(PASSAGE)
[START]
But the U.S. should not be contemplating military intervention in Syria. Risky, costly foreign policy decisions can not simply be taken to express moral outrage. They need to have a serious chance of success. None of the military options currently under discussion have a reasonable chance of improving the situation at an acceptable cost, and their failure would likely pave the way to something far worse.
Syria is not Libya, and has few of the unique conditions which made that intervention appropriate. The moral outrage at the depradations of Assad's forces, as well as the fevered hopes of those hoping to change the region's strategic equation by bringing down Iran's main Arab ally are not enough, any more than hope is a plan. Military intervention in Syria has little prospect of success, a high risk of disastrous failure, and a near-certainty of escalation which should make the experience of Iraq weigh extremely heavily on anyone contemplating such an intervention. There is no magic number of deaths at which the U.S. must embark on a self-defeating and foolish adventure.
[END]
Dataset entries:
[START]
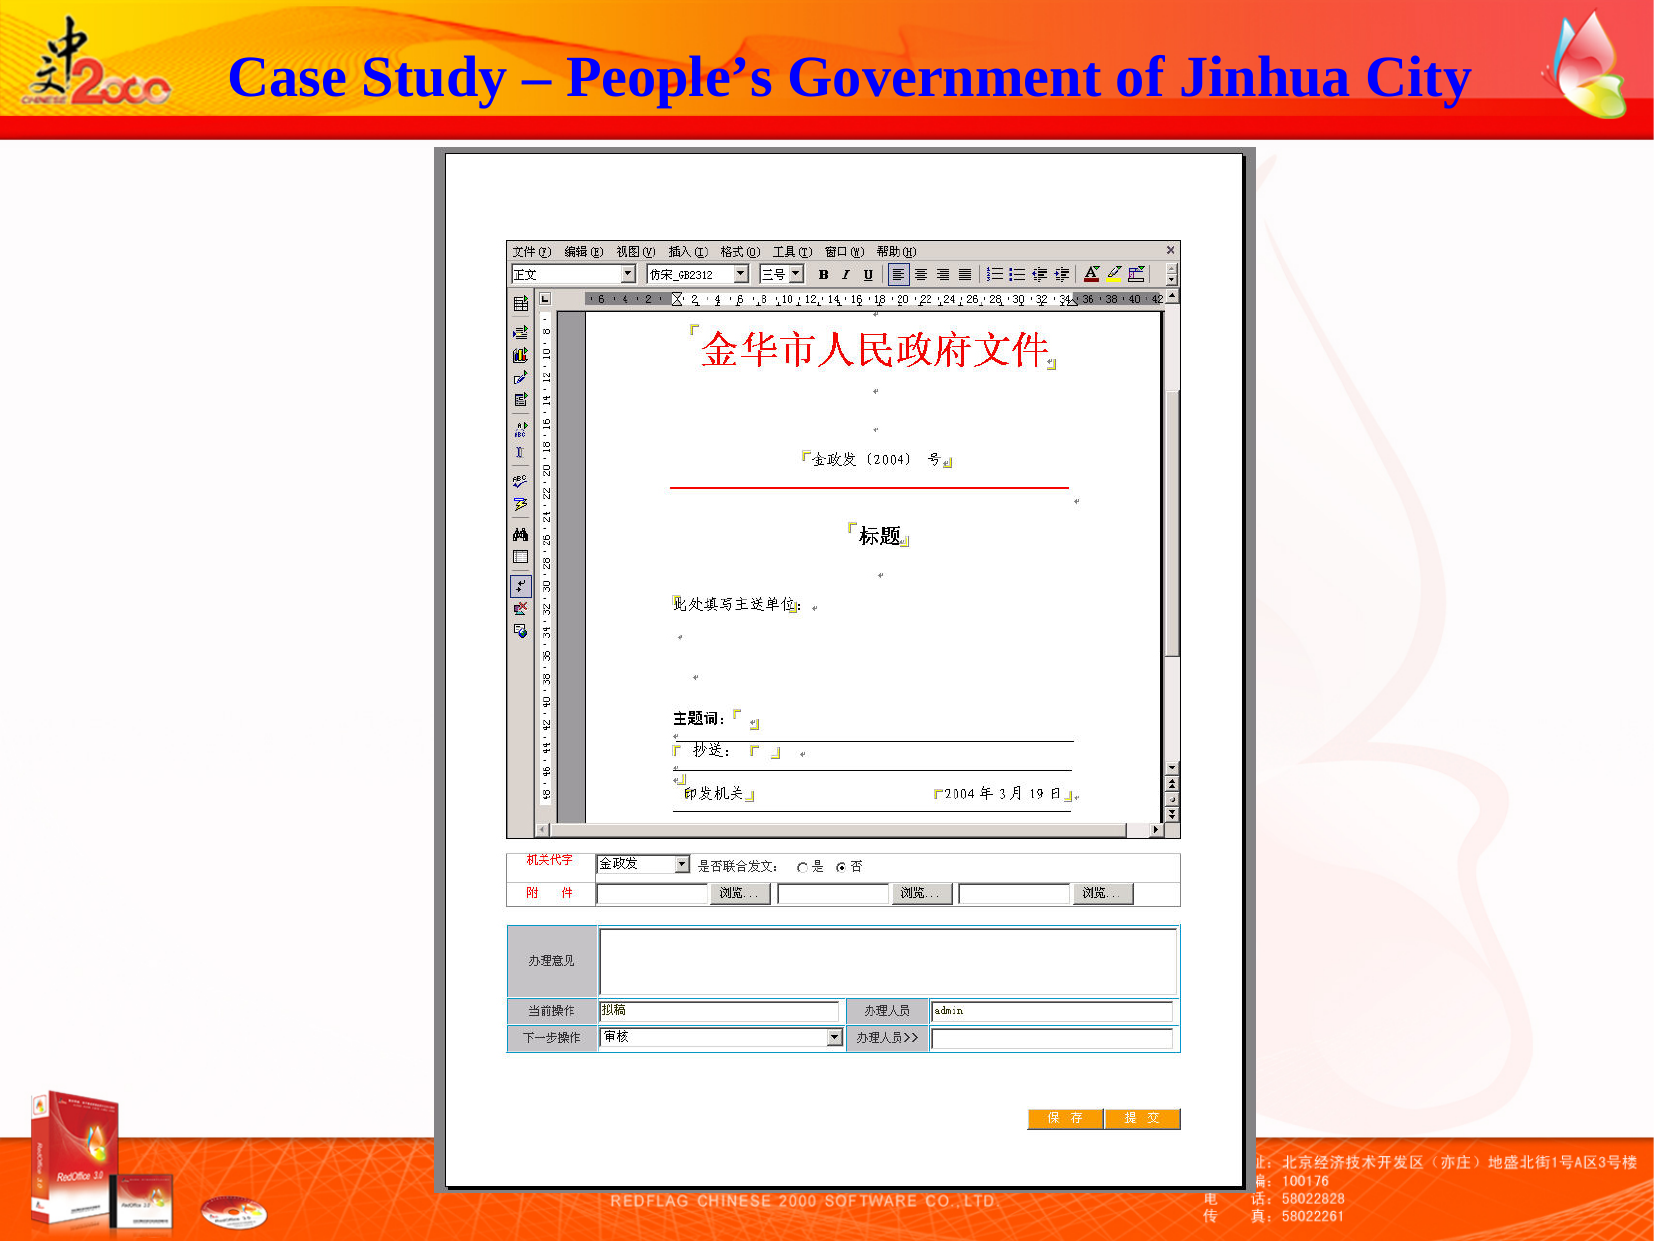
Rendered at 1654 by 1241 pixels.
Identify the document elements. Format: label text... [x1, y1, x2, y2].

text_box Case Study – People’s Government of Jinhua City [200, 50, 1501, 109]
picture [0, 0, 1654, 1241]
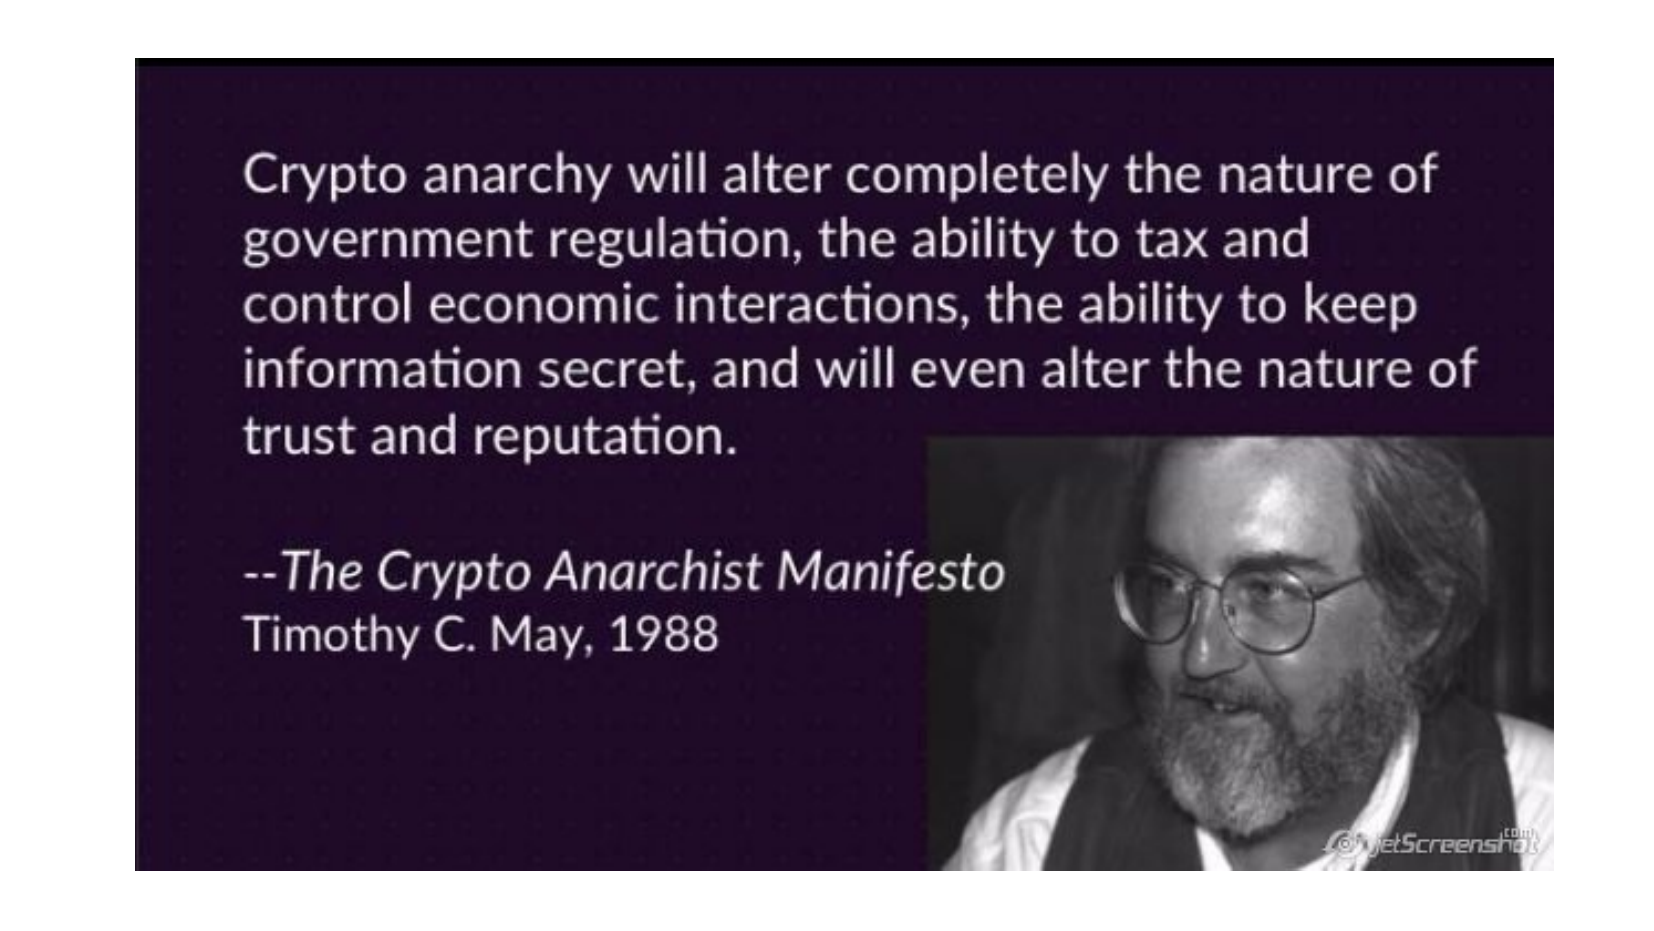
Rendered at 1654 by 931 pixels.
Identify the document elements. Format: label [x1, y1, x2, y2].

picture [135, 58, 1554, 871]
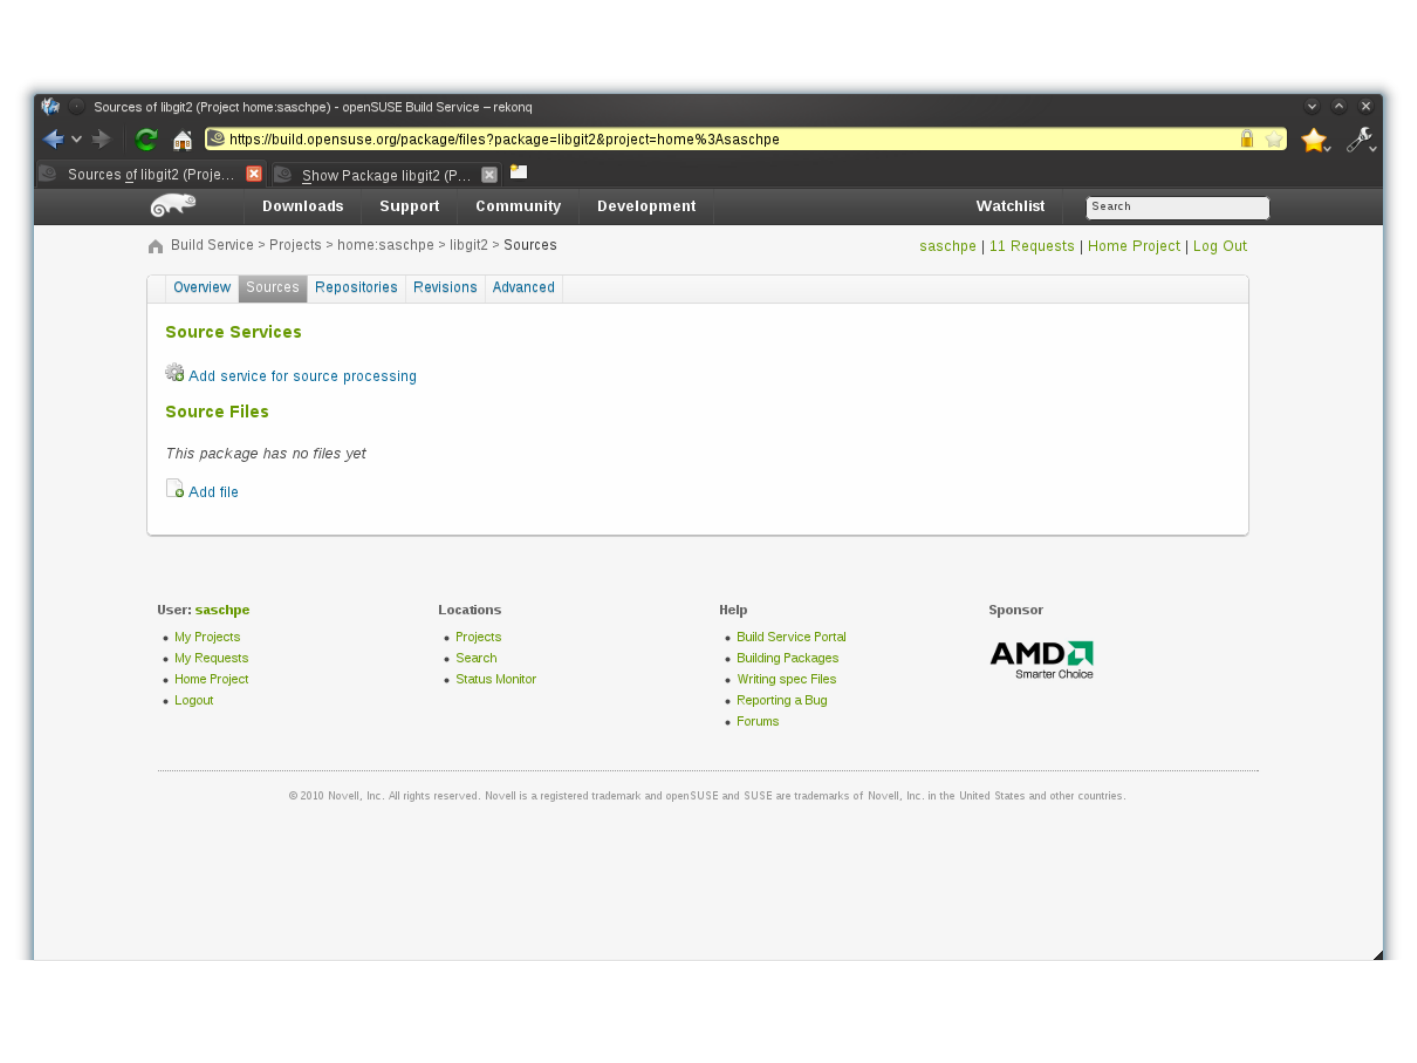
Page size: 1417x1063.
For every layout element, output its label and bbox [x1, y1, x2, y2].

picture [0, 60, 1417, 1000]
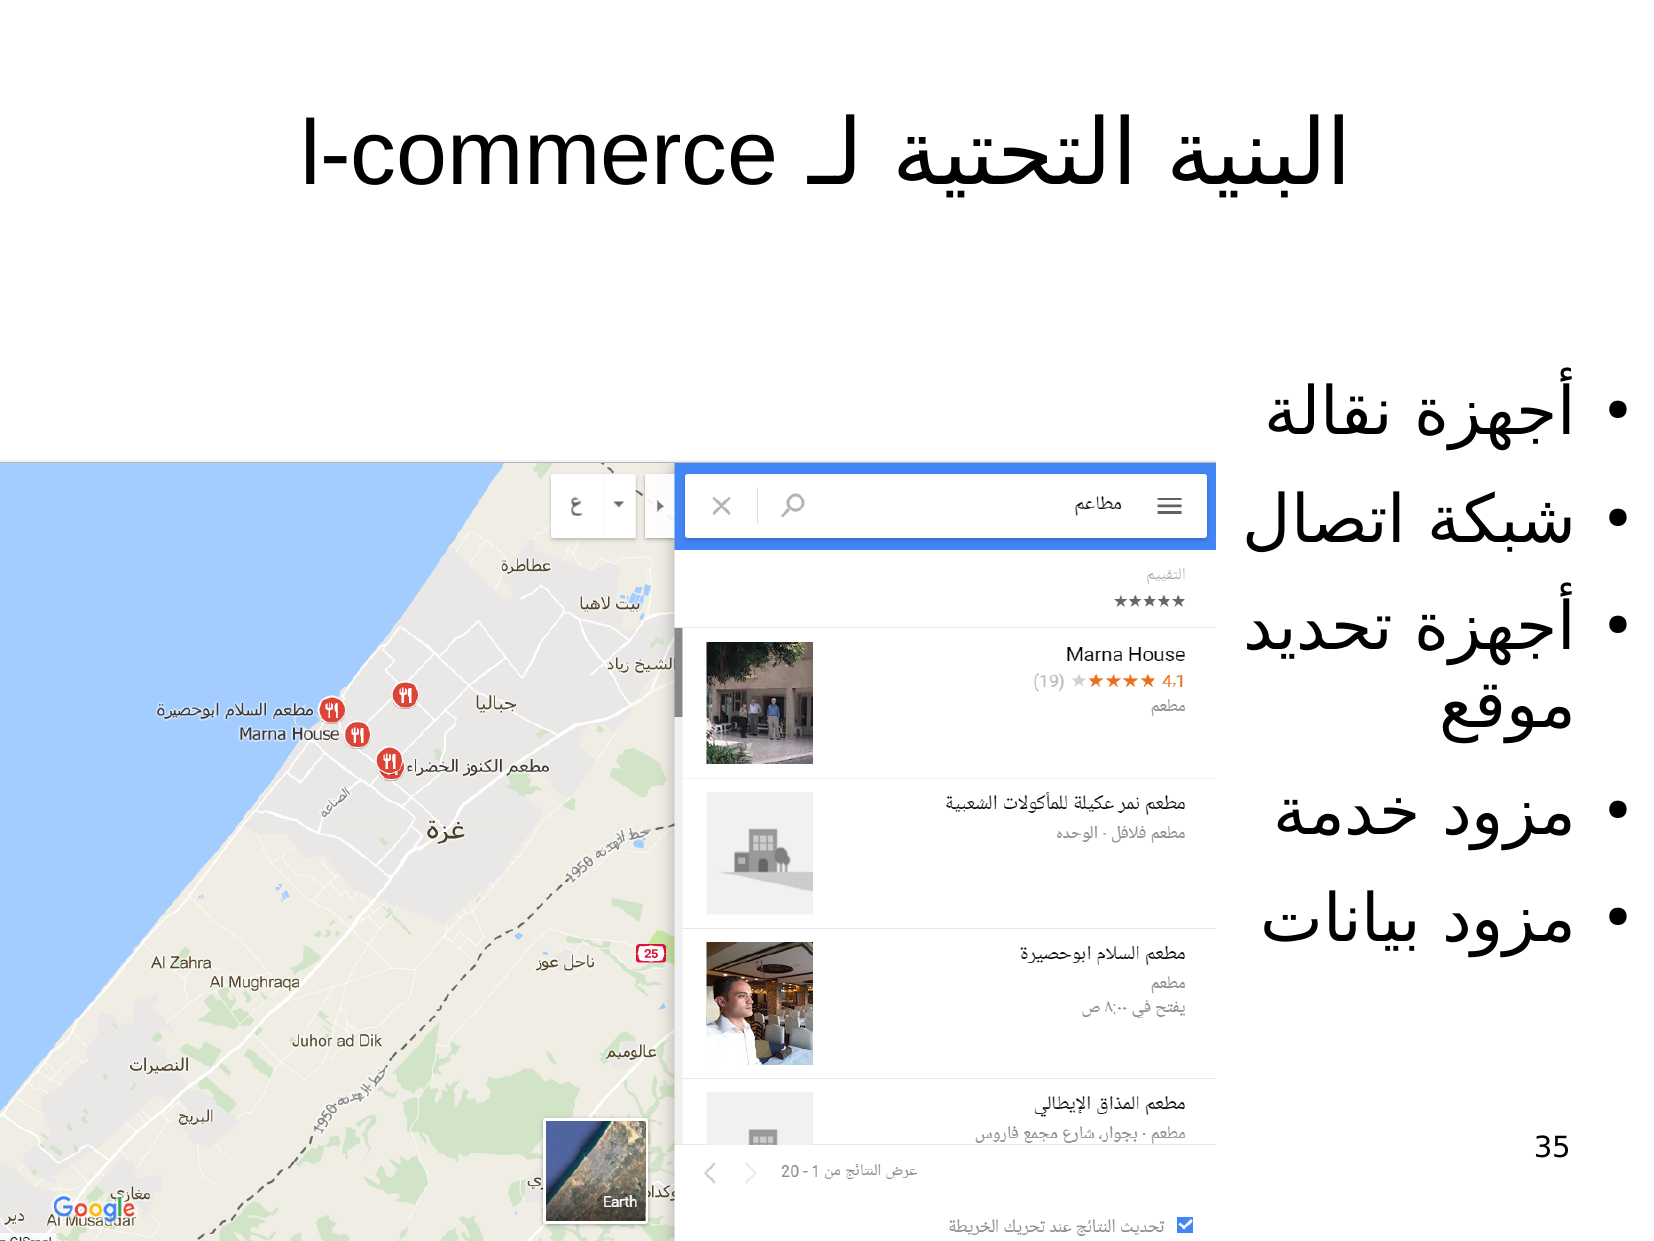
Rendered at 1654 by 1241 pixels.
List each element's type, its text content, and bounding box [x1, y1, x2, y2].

picture [0, 460, 1216, 1241]
list أجهزة نقالة شبكة اتصال أجهزة تحديد موقع مزود خدمة مزود بيانات [1240, 372, 1648, 1093]
title البنية التحتية لـ l-commerce [82, 49, 1571, 257]
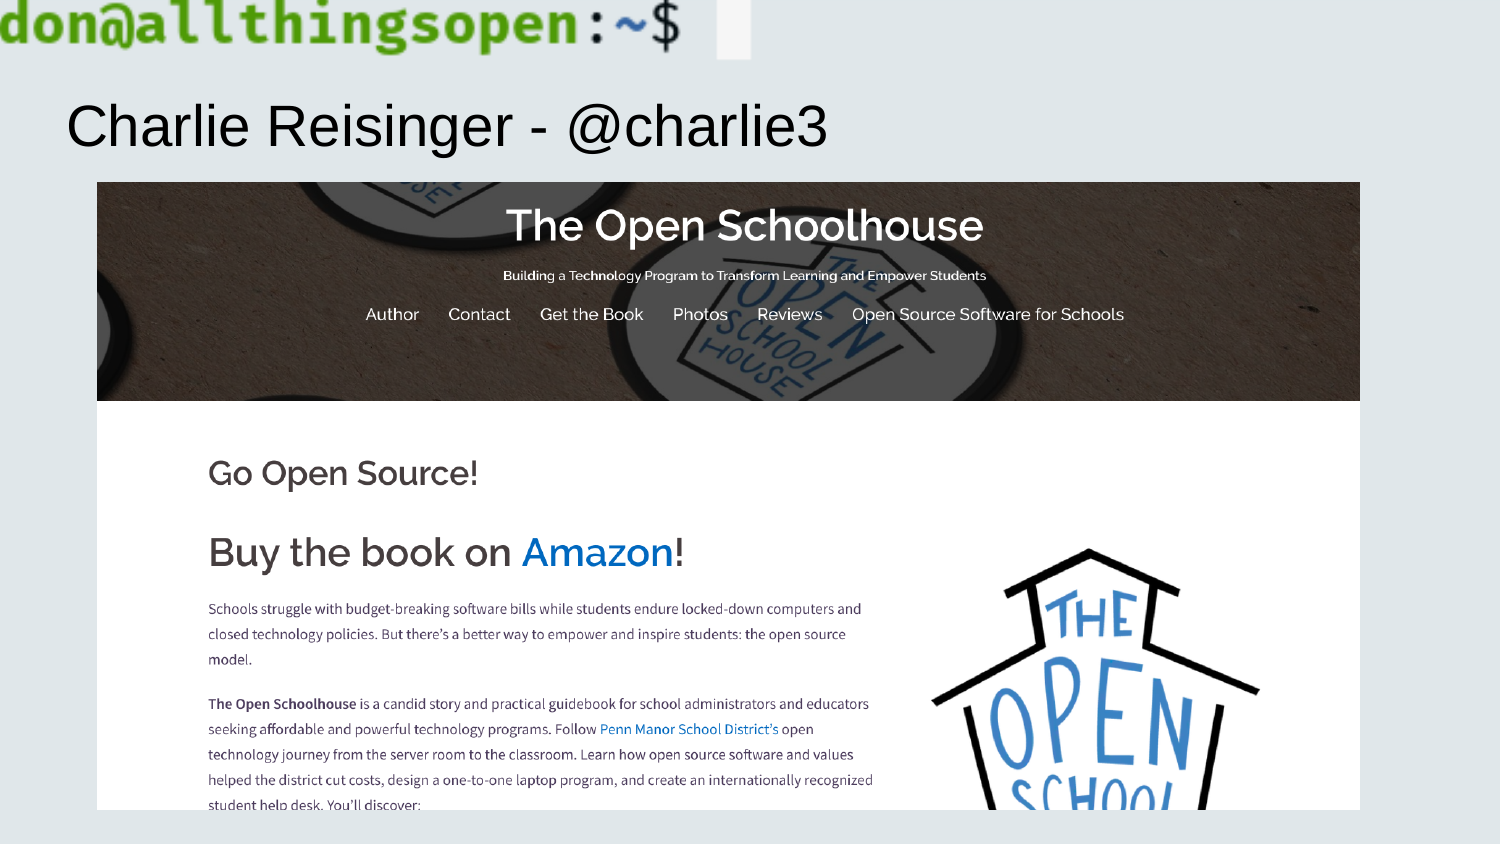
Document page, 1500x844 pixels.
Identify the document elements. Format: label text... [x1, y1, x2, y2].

title Charlie Reisinger - @charlie3 [51, 72, 1449, 167]
picture [0, 0, 1500, 844]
[END]
(COMPLETE THE FOLLOWING)
(a) Reproduce the passage on military intervention in Syria word for word.
(b) Write out the dataset entries from the line holding "Rendered at 1654 by 931 pixels." through the end of the entries, including both ends, and leave the pictures out.
The passage and these dataset entries have nothing to do with each other.

(ANSWERS PROVIDED)
(a)
But the U.S. should not be contemplating military intervention in Syria. Risky, costly foreign policy decisions can not simply be taken to express moral outrage. They need to have a serious chance of success. None of the military options currently under discussion have a reasonable chance of improving the situation at an acceptable cost, and their failure would likely pave the way to something far worse.
Syria is not Libya, and has few of the unique conditions which made that intervention appropriate. The moral outrage at the depradations of Assad's forces, as well as the fevered hopes of those hoping to change the region's strategic equation by bringing down Iran's main Arab ally are not enough, any more than hope is a plan. Military intervention in Syria has little prospect of success, a high risk of disastrous failure, and a near-certainty of escalation which should make the experience of Iraq weigh extremely heavily on anyone contemplating such an intervention. There is no magic number of deaths at which the U.S. must embark on a self-defeating and foolish adventure.

(b)
Rendered at 1654 by 931 pixels.
Identify the document elements. Format: label [x1, y1, x2, y2].

picture [135, 58, 1554, 871]
Page size: 1417x1063.
For every layout element, output its label and bbox [x1, y1, x2, y2].

picture [0, 60, 1417, 1000]
Rendered at 1654 by 1241 pixels.
List each element's type, its text content, and bounding box [x1, y1, x2, y2].

picture [0, 460, 1216, 1241]
list أجهزة نقالة شبكة اتصال أجهزة تحديد موقع مزود خدمة مزود بيانات [1240, 372, 1648, 1093]
title البنية التحتية لـ l-commerce [82, 49, 1571, 257]
Document page, 1500x844 pixels.
Identify the document elements. Format: label text... [x1, y1, x2, y2].

title Charlie Reisinger - @charlie3 [51, 72, 1449, 167]
picture [0, 0, 1500, 844]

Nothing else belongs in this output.